Rombongan Masjakon dipimpin langsung Ketuanya H Noer Halim SH. Saat di gedung dewan, mereka ditemui tiga Wakil Ketua DPRD sekaligus, yakni Budi Ahmadi, Mugiyono dan Husaeni. Menurut H Halim, kemerdekaan menyampaikan pendapat adalah hak setiap warga negara. Hal itu sesuai dengan peraturan perundang-undangan.

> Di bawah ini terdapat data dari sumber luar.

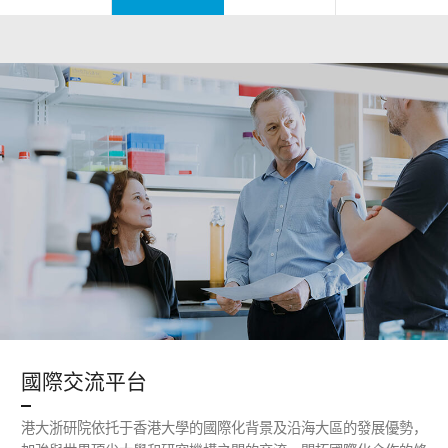
國際交流平台
港大浙研院依托于香港大學的國際化背景及沿海大區的發展優勢，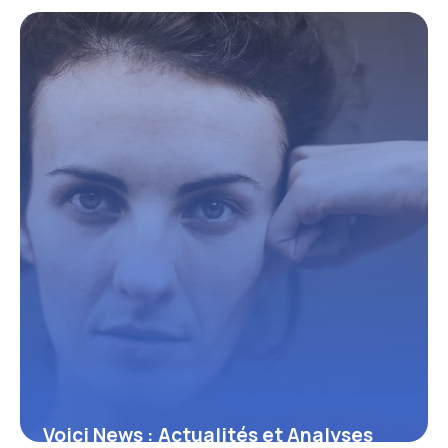
Voici News : Actualités et Analyses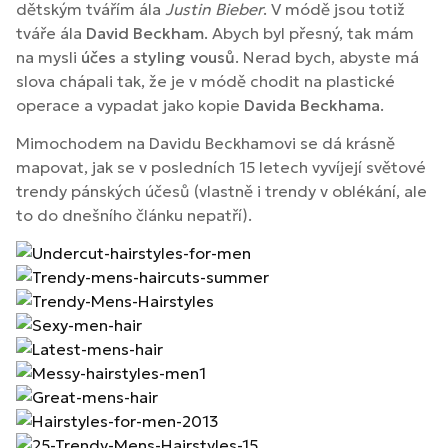
dětským tvářím ála
Justin Bieber
. V módě jsou totiž
tváře ála
David Beckham
. Abych byl přesný, tak mám
na mysli
účes
a
styling vousů
. Nerad bych, abyste má
slova chápali tak, že je v módě chodit na plastické
operace a vypadat jako kopie
Davida Beckhama
.
Mimochodem na Davidu Beckhamovi se dá krásně
mapovat, jak se v posledních 15 letech vyvíjejí světové
trendy pánských účesů (vlastně i trendy v oblékání, ale
to do dnešního článku nepatří).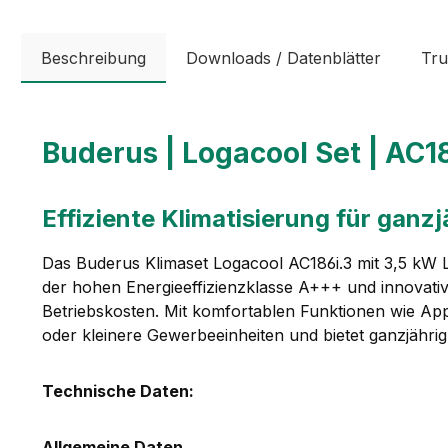
Beschreibung
Downloads / Datenblätter
Tru
Buderus | Logacool Set | AC18
Effiziente Klimatisierung für ganz
Das Buderus Klimaset Logacool AC186i.3 mit 3,5 kW L
der hohen Energieeffizienzklasse A+++ und innovativ
Betriebskosten. Mit komfortablen Funktionen wie App
oder kleinere Gewerbeeinheiten und bietet ganzjähri
Technische Daten:
Allgemeine Daten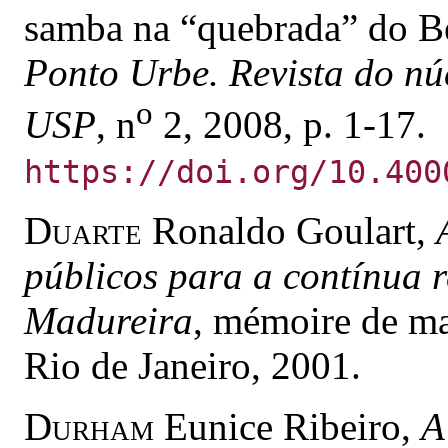
samba na “quebrada” do Be
Ponto Urbe. Revista do nú
o
USP
, n
2, 2008, p. 1-17.
https://doi.org/10.400
Duarte
Ronaldo Goulart,
públicos para a contínua r
Madureira
, mémoire de ma
Rio de Janeiro, 2001.
Durham
Eunice Ribeiro,
A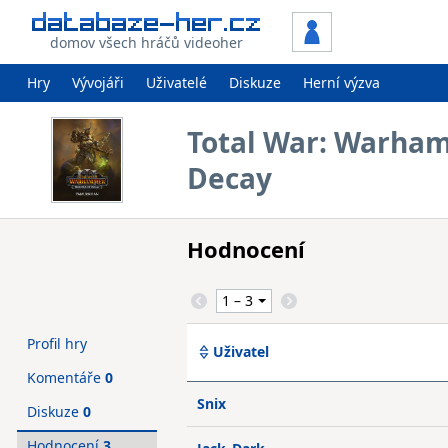
domov všech hráčů videoher
Hry
Vývojáři
Uživatelé
Diskuze
Herní výzva
Total War: Warham
Decay
Hodnocení
Profil hry
Uživatel
Komentáře
0
Snix
Diskuze
0
Hodnocení
3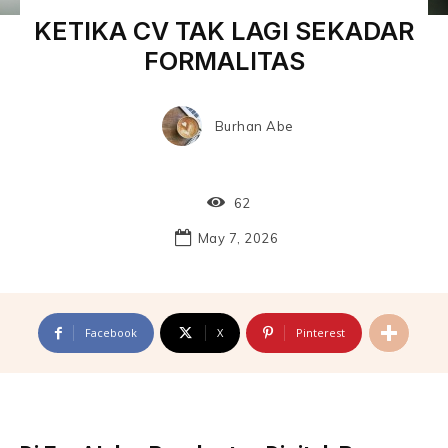
KETIKA CV TAK LAGI SEKADAR
FORMALITAS
Burhan Abe
62
May 7, 2026
Facebook
X
Pinterest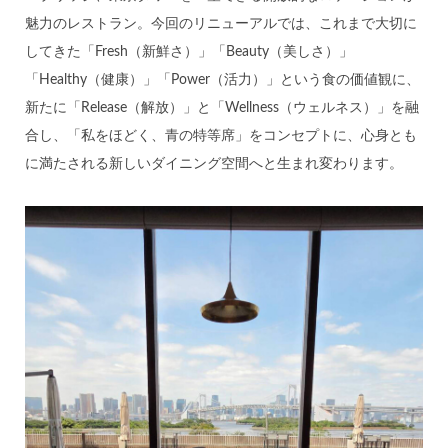
魅力のレストラン。今回のリニューアルでは、これまで大切に
してきた「Fresh（新鮮さ）」「Beauty（美しさ）」
「Healthy（健康）」「Power（活力）」という食の価値観に、
新たに「Release（解放）」と「Wellness（ウェルネス）」を融
合し、「私をほどく、青の特等席」をコンセプトに、心身とも
に満たされる新しいダイニング空間へと生まれ変わります。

“Setiap orang berhak atas kebebasan berserikat, berkumpul dan mengeluarkan pendapat. Karena itu, kita sampaikan pendapat kepada bapak kita di DPRD ini,” ujar Halim.

Menurutnya, setelah diadakan pembicaraan dalam audiensi itu, telah ditemukan titik temu. Yang pada intinya, secara bersama-sama membangun Demak dengan suasana yang kondusif pasca wafatnya Bupati Tafta Zani.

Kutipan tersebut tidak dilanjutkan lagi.